Depending upon where (in the code body) the dereference of 'map' occurs, one gets either an access-violation or an OutOfBounds exception. Fragile.

However ~ this, again, casts a shadow upon the AA implementation. I mean, throwing an exception in this case is surely dubious (a missing entry in an AA is *not* exceptional; often it is the norm). Further compare these two implementation of the above code:

#1
        synchronized void put (char[] key, void[] data)
        {
                Record  r = map [key];

                if (r is null)
                   {
                   r = new Record ();
                   map [key] =  r;
                   }
                r.write (this, data);
        }

#2
        synchronized void put (char[] key, void[] data)
        {
                Record  *r = key in map;

                if (r is null)
                   {
                   Record rr = new Record();
                   map [key] =  rr;
                   r = &rr;
                   }
                (*r).write (this, data);
        }


#2 is the way one is apparently expected to code; forcing one into using pointers. Is this a good thing? For something as rudimentary as a HashMap? Alternatively, one could do this:

#3
        synchronized void put (char[] key, void[] data)
        {
                Record r;

                try {
                     r = map [key];
                     } catch (OutOfBoundsException e)
                                 {
                                  r = new Record ();
                                  map [key] =  r;
                                 }
                r.write (this, data);
        }

While some might argue this is "better than #1", it has the side effect of being rather slow; and is rather less clear than #1, in my view. Again, not something one needs for a rudimentary container. I think this particular change to AA's is just flat-out bogus (and, none of this would be necessary if AA's were implemented as a template library).

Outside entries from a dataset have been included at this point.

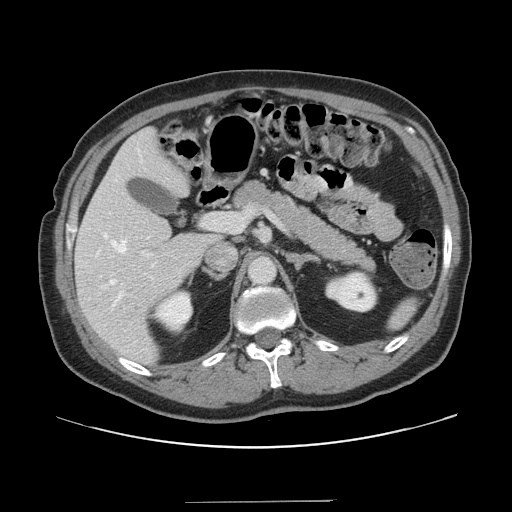
Contrast-enhanced abdominal CT, one axial slice; slice 85 of 151 in the series (ordered by position); 120 kVp; soft-tissue window (W 400 / L 40 HU); 2.5 mm slice thickness; 512 × 512 image matrix, field of view 399 × 399 mm. From the clinical record (not read from this slice): patient: male, age 41 years at operation; diagnosis: colorectal cancer liver metastases, imaged before liver resection; multiple liver metastases: no; largest metastasis: 2.1 cm.
Structures marked on this image (manually delineated by an expert):
- hepatic veins: bounding box [x1, y1, x2, y2] px = [104, 161, 142, 331]
- liver: [76, 130, 217, 365]
- planned liver remnant (the part of the liver to remain after resection): [76, 130, 217, 365]
- portal vein (with intrahepatic branches): [141, 210, 252, 257]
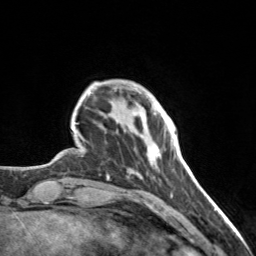
Breast MRI, one axial slice; position 26 of 160 along the scan axis; cropped to one breast; dynamic contrast-enhanced series, time point 2 of 7 at this slice position (early post-contrast); 3 T; TE 1.7 ms, TR 4.6 ms; 256 × 256 image matrix, field of view 150 × 150 mm. Female patient.
Structures marked on this image (semi-automatically segmented with operator editing):
- enhancing-tissue mask used for the functional tumour volume (all voxels passing the contrast-enhancement thresholds inside the analysis volume; usually the tumour): bounding box (x1, y1, x2, y2) in pixels: (133, 111, 165, 157)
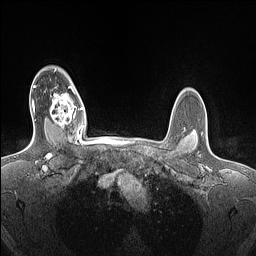
Breast MRI (dynamic contrast-enhanced), one axial slice; slice 116 of 160 in the series (ordered by position); dynamic contrast-enhanced series, time point 2 of 7 at this slice position (early post-contrast); 1.5 T; TE 1.4 ms, TR 5 ms; 1.5 mm slice thickness; 256 × 256 image matrix. Female patient.
Outlined on this slice (semi-automatically segmented with operator editing):
- enhancing-tissue mask used for the functional tumour volume (all voxels passing the contrast-enhancement thresholds inside the analysis volume; usually the tumour): bounding box [x1, y1, x2, y2] px = [50, 86, 83, 130]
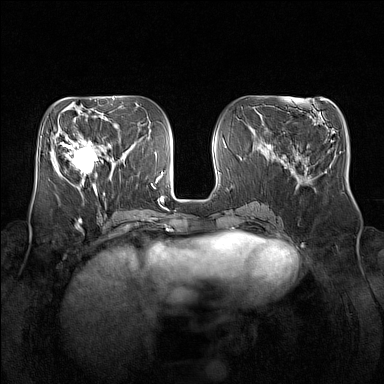
Breast MRI (dynamic contrast-enhanced), one axial slice. Position 62 of 160 along the scan axis. Dynamic contrast-enhanced series, time point 2 of 7 at this slice position (early post-contrast). 1.5 T. TE 1.8 ms, TR 5 ms. 1 mm slice thickness. 384 × 384 image matrix, field of view 350 × 350 mm. Female patient.
Annotated regions visible in this slice (semi-automatically segmented with operator editing):
- enhancing-tissue mask used for the functional tumour volume (all voxels passing the contrast-enhancement thresholds inside the analysis volume; usually the tumour): bounding box [x1, y1, x2, y2] px = [64, 133, 106, 181]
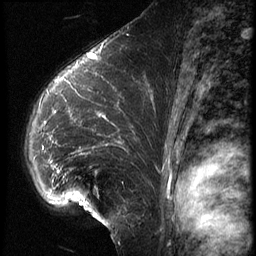
Breast MRI (dynamic contrast-enhanced), one sagittal slice; slice 40 of 62 in the series (ordered by position); 3 images stored at this slice position (order not interpretable as contrast timing); 1.5 T; TE 4.2 ms, TR 9 ms; 2.5 mm slice thickness; 256 × 256 image matrix. Female patient, age 39 years. From the clinical record (not read from this slice): setting: breast cancer imaged before/during neoadjuvant chemotherapy; receptor status: HER2-positive.
Outlined on this slice (semi-automatically segmented with operator editing):
- analysis volume of interest (the breast-tissue region the enhancement analysis was run in; not a lesion): box from (x=22, y=64) to (x=156, y=228) px
- tumour enhancement mask (voxels above the 140 % enhancement threshold inside the analysis volume of interest): (x=43, y=82)–(x=101, y=184)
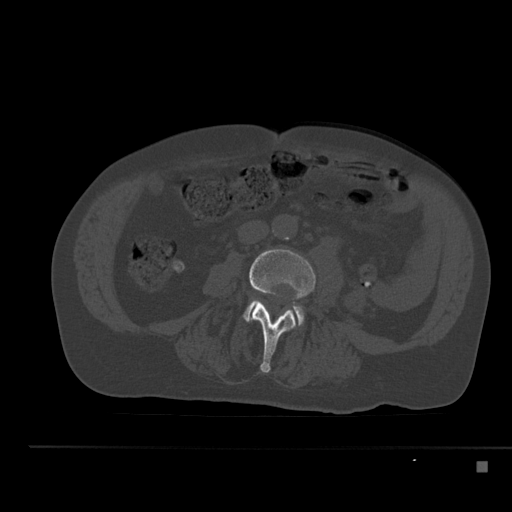
CT including the spine, one axial slice. Position 158 of 517 along the scan axis. Reconstruction kernel Br40s. Bone window (W 1800 / L 400 HU). 512 × 512 image matrix, field of view 408 × 408 mm. Patient: male, 70 years. Case-level facts recorded for this patient, not image findings: primary cancer: renal.
Annotated regions visible in this slice (semi-automatic segmentation, software-assisted and operator-edited):
- L3 vertebra: bounding box [x1, y1, x2, y2] px = [249, 249, 315, 373]
- L4 vertebra: [244, 301, 304, 325]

Finally, any code written for the "old" implementation of AA's is broken. Turns out that Mango has quite a few cases similar to #1; each one now broken. Wonderful!

For Mango, neither # 2 or #3 are attractive options; #1 is clearly (IMO) the simplest and most in line with what D used to represent. What is one supposed to do?



October 29, 2005
"Kris" <fu@bar.com> wrote in message news:dju31o$2he6$1@digitaldaemon.com...
>  I think this particular change to AA's is just flat-out bogus

Nobody had a nice word to say about the original implementation.

Just write it as:

    if (!(key in map))
        map[key] = new Record;
    r = map[key];
    ...

No, it isn't as efficient as the old way. But, like I said, the old way was called lots of unkind things <g>.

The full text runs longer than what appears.